# Exercise instructions:
The required answer is an exact copy of the records below, without pictures.

Top of Data supplied

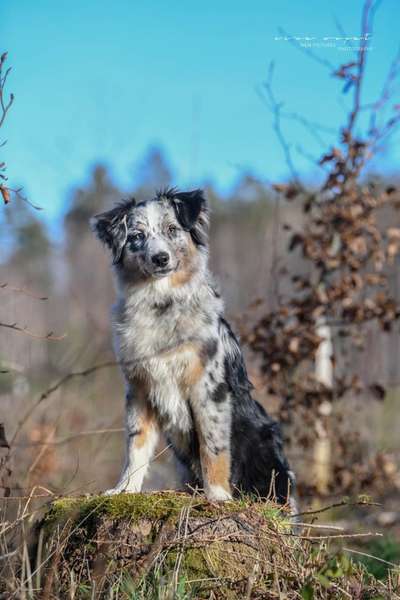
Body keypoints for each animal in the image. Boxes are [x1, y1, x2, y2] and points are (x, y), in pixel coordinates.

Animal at [92, 188, 296, 502]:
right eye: (137, 235)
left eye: (172, 230)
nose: (160, 258)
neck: (160, 304)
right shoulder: (140, 388)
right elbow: (136, 446)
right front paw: (124, 489)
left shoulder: (208, 388)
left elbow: (213, 447)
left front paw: (217, 496)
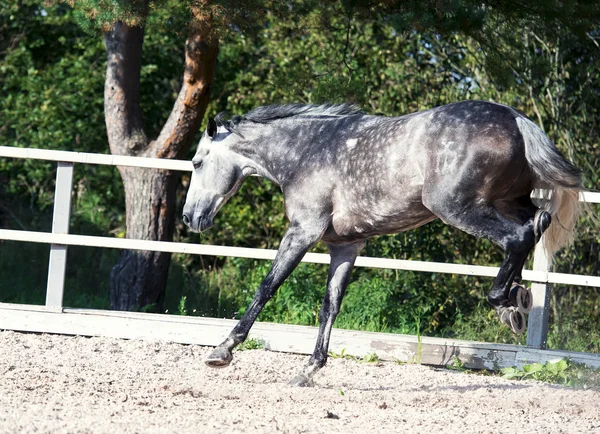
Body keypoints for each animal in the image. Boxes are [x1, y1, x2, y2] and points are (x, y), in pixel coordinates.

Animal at [183, 101, 580, 386]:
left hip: (458, 207)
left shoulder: (303, 231)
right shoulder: (345, 246)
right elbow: (330, 306)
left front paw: (222, 351)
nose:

Bottom of Data supplied

# Task output:
Body keypoints for each animal in the image. Boxes are [x1, y1, x2, y2] and points are (x, y), in pixel coordinates.

Animal at [92, 188, 296, 502]:
right eye: (137, 235)
left eye: (172, 230)
nose: (160, 258)
neck: (160, 304)
right shoulder: (140, 388)
right elbow: (136, 446)
right front paw: (124, 489)
left shoulder: (208, 388)
left elbow: (213, 447)
left front paw: (217, 496)
Body keypoints for each animal in the image. Boxes are [x1, y1, x2, y2] and points are (x, y), in pixel coordinates.

Animal at [183, 101, 580, 386]:
left hip: (458, 207)
left shoulder: (303, 231)
right shoulder: (345, 246)
right elbow: (330, 306)
left front paw: (222, 351)
nose:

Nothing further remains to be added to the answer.